The first of these divisions occurred in 1255. Louis II and Henry I, the sons of Duke Otto II, who for two years after their father's death had ruled Bavaria jointly, split their inheritance: Louis II obtained the western part of the duchy, afterwards called Upper Bavaria, and Henry secured eastern or Lower Bavaria.

In the course of a long reign Louis II, called "the Stern", became the most powerful prince in southern Germany. He served as the guardian of his nephew Conradin of Hohenstaufen, and after Conradin's execution in Italy in 1268, Louis and his brother Henry inherited the domains of the Hohenstaufen in Swabia and elsewhere. He supported Rudolph, count of Habsburg, in his efforts to secure the German throne in 1273, married the new king's daughter Mechtild, and aided him in campaigns in Bohemia and elsewhere. For some years after Louis' death in 1294 his sons Rudolph I and Louis, afterwards the emperor Louis IV, ruled their duchy in common; but as their relations were never harmonious a division of Upper Bavaria occurred in 1310, by which Rudolph received the land east of the Isar together with the town of Munich, and Louis the district between the Isar and the Lech. It was not long, however, before this arrangement led to war between the brothers, with the outcome that in 1317, three years after he had become German king, Louis compelled Rudolph to abdicate, and for twelve years ruled alone over the whole of Upper Bavaria. But in 1329 a series of events induced him to conclude the treaty of Pavia with Rudolph's sons, Rudolph and Rupert, to whom he transferred the Palatinate of the Rhine (which the Wittelsbach family had owned since 1214) and also a portion of Upper Bavaria north of the Danube, afterwards called the Upper Palatinate (Oberpfalz). At the same time the two lines of the Wittelsbach family decided to exercise the electoral vote alternately, and that in the event of the extinction of either branch of the family, the surviving branch should inherit its possessions.
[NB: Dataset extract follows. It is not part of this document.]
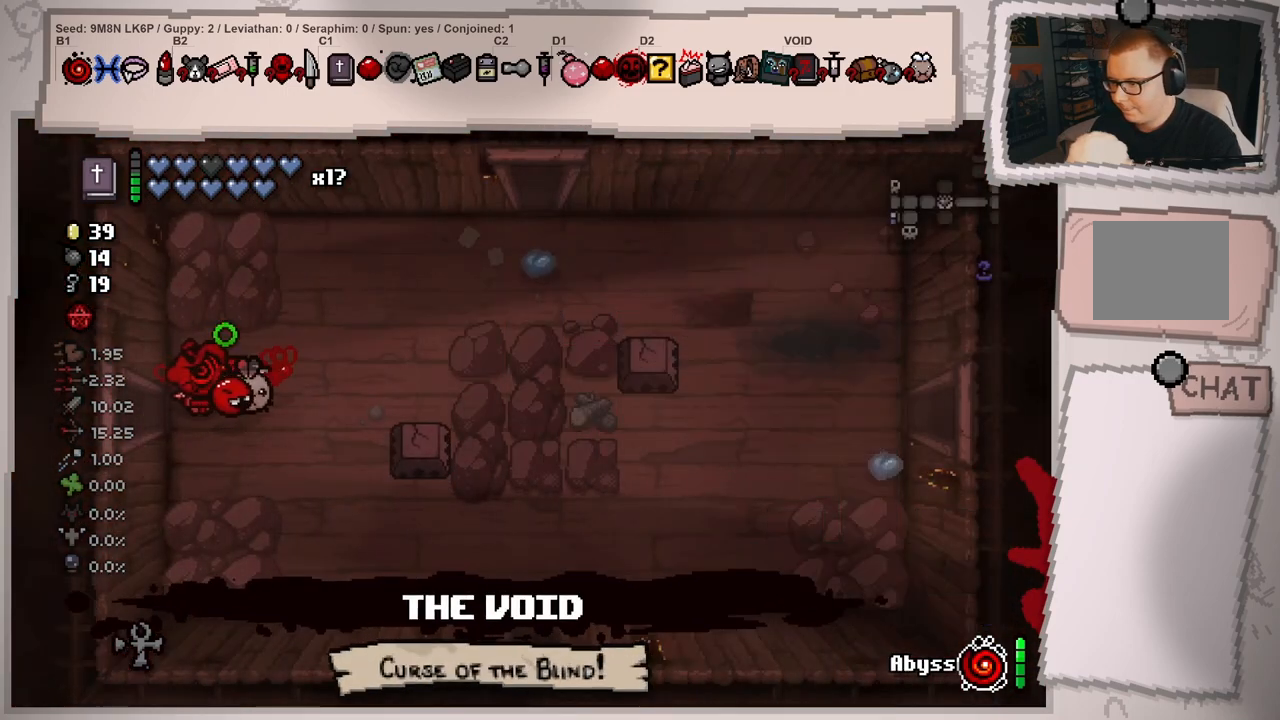
{"buttons": [], "left_stick": "up", "right_stick": "right", "events": [[33, "left_stick", "right"], [283, "left_stick", "up-right"], [417, "left_stick", "up"]]}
Henry I of Lower Bavaria spent most of his time in quarrels with his brother, with Ottakar II of Bohemia and with various ecclesiastics. When he died in February 1290, the land fell to his three sons, Otto III, Louis II, and Stephen I. The families of these three princes governed Lower Bavaria until 1333, when Henry II (son of Otto III) died, followed in 1334 by his cousin Otto IV; and as both died without sons the whole of Lower Bavaria then passed to Henry III. Dying in 1339, Henry III left an only son, John I, who died childless in the following year, when the emperor Louis IV, by securing Lower Bavaria for himself, united the whole of the duchy under his sway.
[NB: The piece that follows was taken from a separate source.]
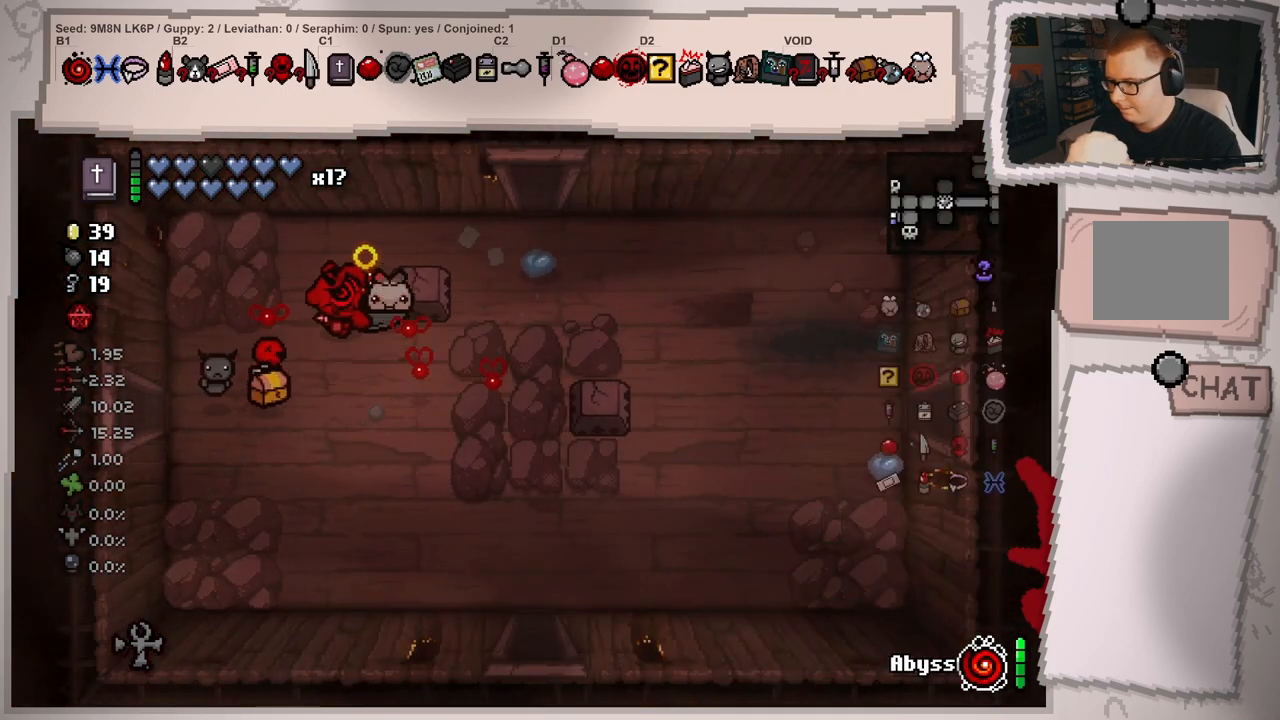
{"buttons": [], "left_stick": "center", "right_stick": "right", "events": [[17, "left_stick", "up-left"], [150, "left_stick", "center"], [351, "left_stick", "right"], [484, "left_stick", "center"]]}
The consolidation of Bavaria under Louis lasted for seven years, during which the emperor was able to improve the condition of the country. When he died in 1347 he left six sons to share his possessions, who agreed upon a division of Bavaria in 1349. Its history, however, was complicated by its connections with Brandenburg, Holland and Tirol, all of which the emperor had also left to his sons. All the six brothers exercised some authority in Bavaria; but three alone left issue, and of these the eldest, Louis, margrave of Brandenburg, died in 1361; followed to the grave two years later by his only (and childless) son Meinhard. The two remaining brothers, Stephen II and Albert I, ruled over Bavaria-Landshut and Bavaria-Straubing respectively, and when Stephen died in 1375 his three sons governed his portion of Bavaria jointly. In 1392, on the extinction of all the lines except those of Stephen and Albert, an important partition took place, which sub-divided the greater part of the duchy amongst Stephen's three sons, Stephen III, Frederick and John II, who founded respectively the lines of Ingolstadt, Landshut and Munich.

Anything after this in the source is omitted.